Thermocouples are sensors that generate a very low dc voltage. They are made of two dissimilar metals in contact with each other. A voltage is created across this junction which is proportional to the junction’s temperature. The “type” of thermocouple describes the metals used to make the junction, e.g., a J-type thermocouple uses iron in one wire and a copper/nickel alloy in the other. The higher the temperature, the higher the voltage produced by the thermocouple.

There are two steps that can be used to check a thermocouple:

1. Check for a short between the terminals, and

2. Make sure that voltage tracks with the temperature.

Short Checking

The first test can be performed with an ohmmeter. A good thermocouple should have a low resistance reading. If you see more than a few ohms, you probably have a faulty thermocouple.

Voltage Tracking

The second test requires a meter that can measure down to tenths of millivolts.
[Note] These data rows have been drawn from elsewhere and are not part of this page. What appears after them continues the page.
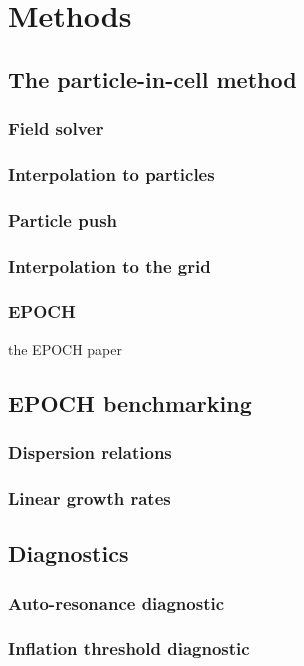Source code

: \chapter{Methods}
\label{chp:methods}

\section{The particle-in-cell method}
\subsection{Field solver}
\subsection{Interpolation to particles}
\subsection{Particle push}
\subsection{Interpolation to the grid}
\subsection{EPOCH}
the EPOCH paper\cite{Arber2015}

\section{EPOCH benchmarking}
\subsection{Dispersion relations}
\subsection{Linear growth rates}




\section{Diagnostics}
\subsection{Auto-resonance diagnostic}
\subsection{Inflation threshold diagnostic}

%
%
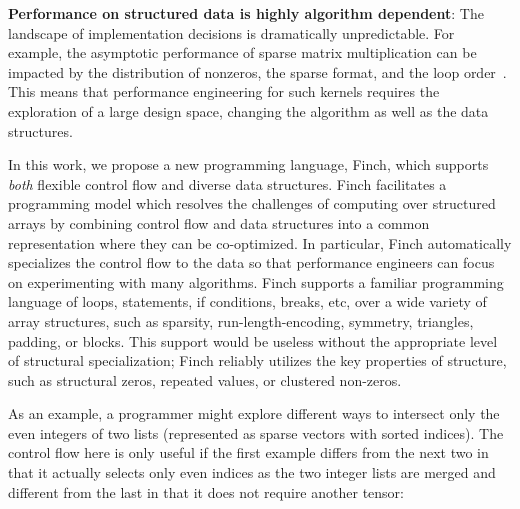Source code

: \textbf{Performance on structured data is highly algorithm dependent}: The landscape of implementation decisions is dramatically unpredictable. 
%
For example, the asymptotic performance of sparse matrix multiplication can be impacted by the distribution of nonzeros, the sparse format, and the loop order~\cite{ahrens2022autoscheduling, zhang2021gamma}. 
This means that performance engineering for such kernels requires the exploration of a large design space, changing the algorithm as well as the data structures.



In this work, we propose a new programming language, Finch, which supports \textit{both} flexible control flow and diverse data structures.
%
Finch facilitates a programming model which resolves the challenges of computing over structured arrays by combining control flow and data structures into a common representation where they can be co-optimized.
%
In particular, Finch automatically specializes the control flow to the data so that performance engineers can focus on experimenting with many algorithms.
%
Finch supports a familiar programming language of loops, statements, if conditions, breaks, etc, over a wide variety of array structures, such as sparsity, run-length-encoding, symmetry, triangles, padding, or blocks. 
%
This support would be useless without the appropriate level of structural specialization; Finch reliably utilizes the key properties of structure, such as structural zeros, repeated values, or clustered non-zeros.
%

As an example, a programmer might explore different ways to intersect only the even integers of two lists (represented as sparse vectors with sorted indices). The control flow here is only useful if the first example differs from the next two in that it actually selects only even indices as the two integer lists are merged and different from the last in that it does not require another tensor:

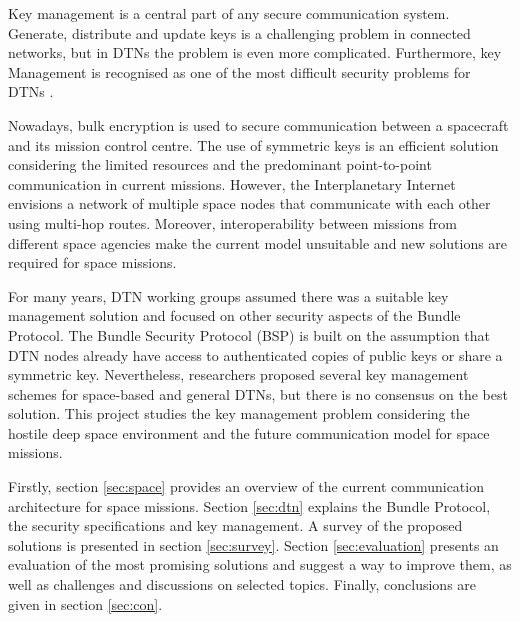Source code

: Key management is a central part of any secure communication system. Generate, distribute and update keys is a challenging problem in connected networks, but in DTNs the problem is even more complicated. Furthermore, key Management is recognised as one of the most difficult security problems for DTNs  \cite{menesidou2017cryptographic}.

Nowadays, bulk encryption is used to secure communication between a spacecraft and its mission control centre. The use of symmetric keys is an efficient solution considering the limited resources and the predominant point-to-point communication in current missions. However, the Interplanetary Internet envisions a network of multiple space nodes that communicate with each other using multi-hop routes. Moreover, interoperability between missions from different space agencies make the current model unsuitable and new solutions are required for space missions.


For many years, DTN working groups assumed there was a suitable key management solution and focused on other security aspects of the Bundle Protocol. The Bundle Security Protocol (BSP) \cite{ietf-dtn-bpsec-07} is built on the assumption that DTN nodes already have access to authenticated copies of public keys or share a symmetric key. Nevertheless, researchers proposed several key management schemes for space-based and general DTNs, but there is no consensus on the best solution. This project studies the key management problem considering the hostile deep space environment and the future communication model for space missions. 


Firstly, section \ref{sec:space} provides an overview of the current communication architecture for space missions. Section \ref{sec:dtn} explains the Bundle Protocol, the security specifications and key management. A survey of the proposed solutions is presented in section \ref{sec:survey}. Section \ref{sec:evaluation} presents an evaluation of the most promising solutions and suggest a way to improve them, as well as challenges and discussions on selected topics. Finally, conclusions are given in section \ref{sec:con}. 




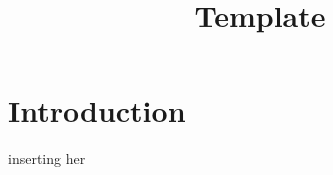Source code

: \documentclass[12pt, oneside]{article}
\begin{document}
\title{Template} %


\setcounter{page}{1}
\section{Introduction}


inserting her

{}

\end{document}

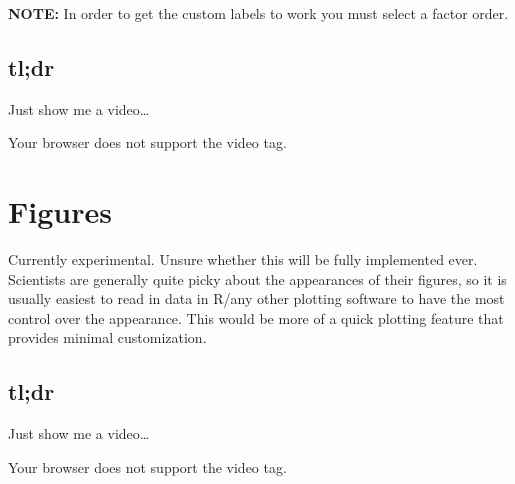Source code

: \documentclass[
]{book}
\begin{document}
\textbf{NOTE:} In order to get the custom labels to work you must select a factor order.

\section{tl;dr}\label{tldr-3}

Just show me a video\ldots{}

Your browser does not support the video tag.

\chapter{Figures}\label{figures}

Currently experimental. Unsure whether this will be fully implemented ever. Scientists are generally quite picky about the appearances of their figures, so it is usually easiest to read in data in R/any other plotting software to have the most control over the appearance. This would be more of a quick plotting feature that provides minimal customization.

\section{tl;dr}\label{tldr-4}

Just show me a video\ldots{}

Your browser does not support the video tag.

  
\end{document}
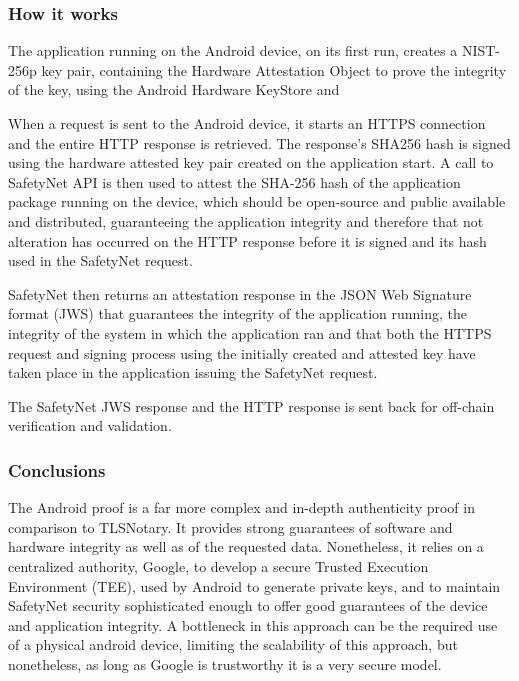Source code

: \subsubsection{How it works}
The application running on the Android device, on its first run, creates a NIST-256p key pair, containing the Hardware Attestation Object to prove the integrity of the key, using the Android Hardware KeyStore and 

When a request is sent to the Android device, it starts an HTTPS connection and the entire HTTP response is retrieved. The response's SHA256 hash is signed using the hardware attested key pair created on the application start. A call to SafetyNet API is then used to attest the SHA-256 hash of the application package running on the device, which should be open-source and public available and distributed, guaranteeing the application integrity and therefore that not alteration has occurred on the HTTP response before it is signed and its hash used in the SafetyNet request.

SafetyNet then returns an attestation response in the JSON Web Signature format (JWS) that guarantees the integrity of the application running, the integrity of the system in which the application ran and that both the HTTPS request and signing process using the initially created and attested key have taken place in the application issuing the SafetyNet request.

The SafetyNet JWS response and the HTTP response is sent back for off-chain verification and validation.

\subsubsection{Conclusions}
The Android proof is a far more complex and in-depth authenticity proof in comparison to TLSNotary. It provides strong guarantees of software and hardware integrity as well as of the requested data. Nonetheless, it relies on a centralized authority, Google, to develop a secure Trusted Execution Environment (TEE), used by Android to generate private keys, and to maintain SafetyNet security sophisticated enough to offer good guarantees of the device and application integrity. A bottleneck in this approach can be the required use of a physical android device, limiting the scalability of this approach, but nonetheless, as long as Google is trustworthy it is a very secure model. 


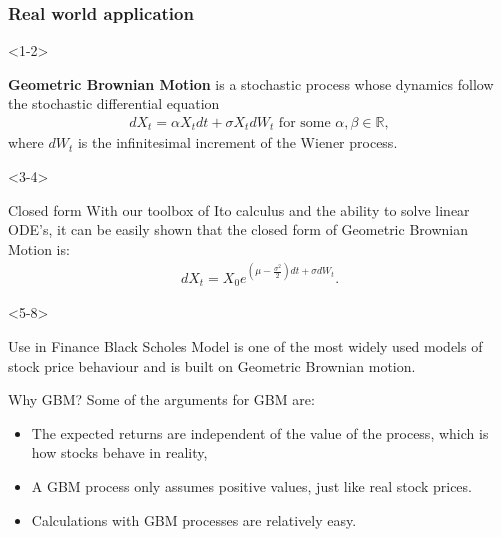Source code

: \documentclass[10pt]{beamer}
\begin{document}
\begin{frame}[t]
  \frametitle{Real world application}
  \begin{onlyenv}<1-2>
    \begin{definition}
      \textbf{Geometric Brownian Motion} is a stochastic process whose dynamics follow the stochastic differential equation 
      \begin{align*}
        dX_t = \alpha X_t dt + \sigma X_t dW_t \text{ for some } \alpha,\beta \in \mathbb{R},
      \end{align*}
      where $dW_t$ is the infinitesimal increment of the Wiener process.
    \end{definition}
  \end{onlyenv}
  \begin{onlyenv}<3-4>
    \begin{block}{Closed form}
      With our toolbox of Ito calculus and the ability to solve linear ODE's, it can be easily shown that the closed form of Geometric Brownian Motion is:
      \begin{align*}
        dX_t = X_0 e^{(\mu - \frac{\sigma^2}{2})dt + \sigma dW_t}.
      \end{align*}
    \end{block}
  \end{onlyenv}
  \begin{onlyenv}<5-8>
    \begin{block}{Use in Finance}
      Black Scholes Model is one of the most widely used models of stock price behaviour and is built on Geometric Brownian motion.
    \end{block}
    \begin{block}{Why GBM?}
      Some of the arguments for GBM are:
      \begin{itemize}
        \item<6-> The expected returns are independent of the value of the process, which is how stocks behave in reality,
        \item<7-> A GBM process only assumes positive values, just like real stock prices.
        \item<8-> Calculations with GBM processes are relatively easy.

\end{itemize}
\end{block}
\end{onlyenv}
\end{frame}
\end{document}
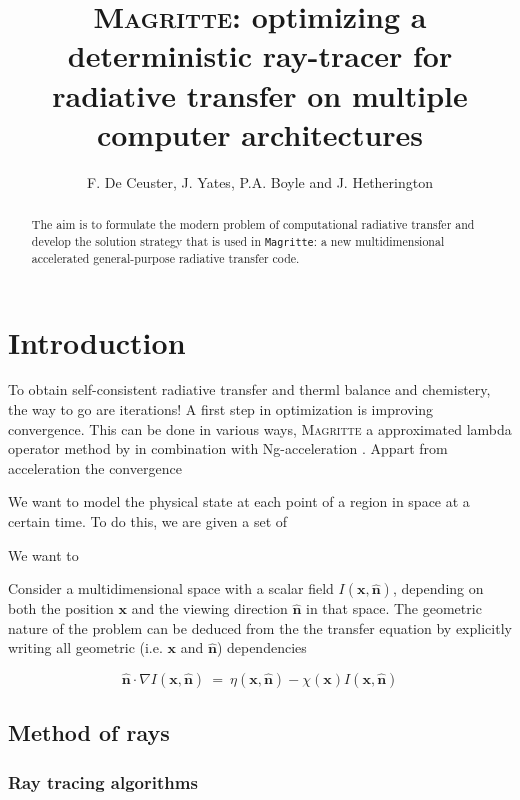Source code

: \documentclass[]{article}
\title{\textsc{Magritte}: optimizing a deterministic ray-tracer for radiative transfer on multiple computer architectures}
\author{F. De Ceuster, J. Yates, P.A. Boyle and J. Hetherington}
\date{}
\newcommand{\x}{\textbf{x}}
\newcommand{\n}{\hat{\textbf{n}}}
\newcommand{\e}{ \ = \ }
\newcommand{\Magritte}{\texttt{Magritte}}
\begin{document}
\maketitle


\begin{abstract}
The aim is to formulate the modern problem of computational radiative transfer and develop the solution strategy that is used in \Magritte: a new multidimensional accelerated general-purpose radiative transfer code.
\end{abstract}



\section{Introduction}

To obtain self-consistent radiative transfer and therml balance and chemistery, the way to go are iterations!
A first step in optimization is improving convergence. This can be done in various ways, \textsc{Magritte} a approximated lambda operator method by \cite{Rybicki1991} in combination with Ng-acceleration \cite{Ng1974}.
Appart from acceleration the convergence


We want to model the physical state at each point of a region in space at a certain time. To do this, we are given a set of

\bigskip

We want to

\bigskip

Consider a multidimensional space with a scalar field $I(\x,\n)$, depending on both the position $\x$ and the viewing direction $\n$ in that space. The geometric nature of the problem can be deduced from the the transfer equation by explicitly writing all geometric (i.e. $\x$ and $\n$) dependencies


\begin{equation}
\n \cdot \nabla I(\x,\n) \e \eta(\x,\n) - \chi(\x) I(\x,\n)
\end{equation}


\subsection{Method of rays}

\subsubsection{Ray tracing algorithms}
\end{document}

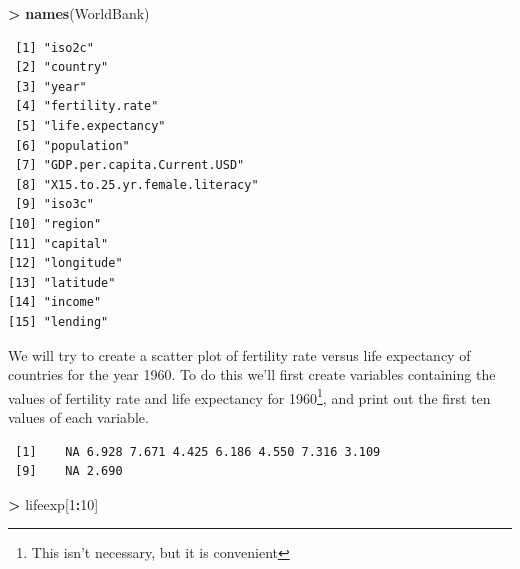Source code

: \documentclass[
]{krantz}
\makeatletter
\newenvironment{Shaded}{\begin{snugshade}}{\end{snugshade}}
\newcommand{\DecValTok}[1]{\textcolor[rgb]{0.06,0.06,0.06}{#1}}
\newcommand{\KeywordTok}[1]{\textcolor[rgb]{0.27,0.27,0.27}{\textbf{#1}}}
\newcommand{\NormalTok}[1]{#1}
\newcommand{\OperatorTok}[1]{\textcolor[rgb]{0.43,0.43,0.43}{\textbf{#1}}}
\newcommand{\StringTok}[1]{\textcolor[rgb]{0.5,0.5,0.5}{#1}}
\newenvironment{kframe}{%
\medskip{}
\setlength{\fboxsep}{.8em}
 \def\at@end@of@kframe{}%
 \ifinner\ifhmode%
  \def\at@end@of@kframe{\end{minipage}}%
  \begin{minipage}{\columnwidth}%
 \fi\fi%
 \def\FrameCommand##1{\hskip\@totalleftmargin \hskip-\fboxsep
 \colorbox{shadecolor}{##1}\hskip-\fboxsep
     \hskip-\linewidth \hskip-\@totalleftmargin \hskip\columnwidth}%
 \MakeFramed {\advance\hsize-\width
   \@totalleftmargin\z@ \linewidth\hsize
   \@setminipage}}%
 {\par\unskip\endMakeFramed%
 \at@end@of@kframe}
\renewenvironment{Shaded}{\begin{kframe}}{\end{kframe}}
\makeatother
\begin{document}
\begin{Shaded}
\begin{Highlighting}[]
\OperatorTok{\textgreater{}}\StringTok{ }\KeywordTok{names}\NormalTok{(WorldBank)}
\end{Highlighting}
\end{Shaded}

\begin{verbatim}
 [1] "iso2c"                       
 [2] "country"                     
 [3] "year"                        
 [4] "fertility.rate"              
 [5] "life.expectancy"             
 [6] "population"                  
 [7] "GDP.per.capita.Current.USD"  
 [8] "X15.to.25.yr.female.literacy"
 [9] "iso3c"                       
[10] "region"                      
[11] "capital"                     
[12] "longitude"                   
[13] "latitude"                    
[14] "income"                      
[15] "lending"                     
\end{verbatim}

We will try to create a scatter plot of fertility rate versus life expectancy of countries for the year 1960. To do this we'll first create variables containing the values of fertility rate and life expectancy for 1960\footnote{This isn't necessary, but it is convenient}, and print out the first ten values of each variable.

\begin{Shaded}
\end{Shaded}

\begin{verbatim}
 [1]    NA 6.928 7.671 4.425 6.186 4.550 7.316 3.109
 [9]    NA 2.690
\end{verbatim}

\begin{Shaded}
\begin{Highlighting}[]
\OperatorTok{\textgreater{}}\StringTok{ }\NormalTok{lifeexp[}\DecValTok{1}\OperatorTok{:}\DecValTok{10}\NormalTok{]}
\end{Highlighting}
\end{Shaded}
\end{document}
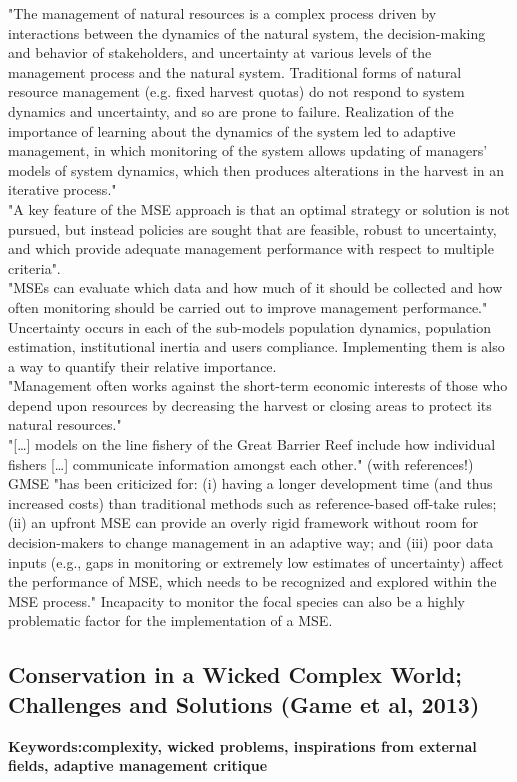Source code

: \documentclass[12pt]{article}
\begin{document}
"The management of natural resources is a complex process driven by interactions between the dynamics of the natural system, the decision-making and behavior of stakeholders, and uncertainty at various levels of the management process and the natural system. Traditional forms of natural resource management (e.g. fixed harvest quotas) do not respond to system dynamics and uncertainty, and so are prone to failure. Realization of the importance of learning about the dynamics of the system led to adaptive management, in which monitoring of the system allows updating of managers’ models of system dynamics, which then produces alterations in the harvest in an iterative process."\\
"A key feature of the MSE approach is that an optimal strategy or solution is not pursued, but instead policies are sought that are feasible, robust to uncertainty, and which provide adequate management performance with respect to multiple criteria".\\
"MSEs can evaluate which data and how much of it should be collected and how often monitoring should be carried out to improve management performance."\\
Uncertainty occurs in each of the sub-models population dynamics, population estimation, institutional inertia and users compliance. Implementing them is also a way to quantify their relative importance.\\
"Management often works against the short-term economic interests of those who depend upon resources by decreasing the harvest or closing areas to protect its natural resources."\\
"[\dots] models on the line fishery of the Great Barrier Reef include how individual fishers [\dots] communicate
information amongst each other." (with references!)\\
GMSE "has been criticized for: (i) having a longer development time (and thus increased costs) than traditional methods such as reference-based off-take rules; (ii) an upfront MSE can provide an overly rigid framework without room for decision-makers to change management in an adaptive way; and (iii) poor data inputs (e.g., gaps in monitoring or extremely low estimates of uncertainty) affect the performance of MSE, which needs to be recognized and explored within the MSE process." Incapacity to monitor the focal species can also be a highly problematic factor for the implementation of a MSE.

\subsection{Conservation in a Wicked Complex World; Challenges and Solutions (Game et al, 2013)}
\textbf{Keywords:complexity, wicked problems, inspirations from external fields, adaptive management critique}
\end{document}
Connect the meter to the terminals of the thermocouple. Grabbing the end of the thermocouple should cause the voltage to increase slightly. As you release the junction, the voltage should drop.

An RTD is a sensor that will exhibit a change in resistance with a change in temperature. Most RTDs are simply wire-wound or thin-film resistors made of wire with a known resistance-versus-temperature relationship. Platinum is one of the most widely used materials for RTDs. The relationship between an RTD’s resistance and the surrounding temperature is highly predictable, allowing for accurate and consistent temperature measurement. By supplying an RTD with a constant current and measuring the resulting voltage drop across the resistor, the RTD’s resistance can be calculated, and the temperature can be determined.

Thermistors

Thermally sensitive resistors (thermistors) are similar to RTD’s; they are electrical resistors whose resistance also changes with temperature. Thermistors are made of semiconductor material. The resistance of the NTC thermistor decreases with an increase in temperature. The temperature-versus-resistance curve tends to be extremely nonlinear when compared to the RTD’s temperature-versus-resistance curve, which is more linear.

Both RTDs and thermistors can be tested by measuring the resistance value of the sensor at a known temperature. Compare the measured temperature/resistance to the temperature/resistance supply for the manufacturer. If there is a deviation between the measure resistance and the charted resistance, the sensor is likely defective.

Certain transistors can also be used to measure temperature. They will generally produce a fairly linear millivolt output with a change in the surrounding temperature. Some transistors will provide a 10 millivolt dc change in their output per 1˚F change in temperature. They can be tested by measuring the output voltage at a known temperature and comparing the measured values to the values supplied by the manufacturer. If there is a deviation, the sensor is defective.

When it comes to testing a temperature sensor, it is best to know the sensor type. And when the sensor needs to be replaced, it is generally best to use the OEM sensor. This reduces the probability of selecting the wrong sensor type.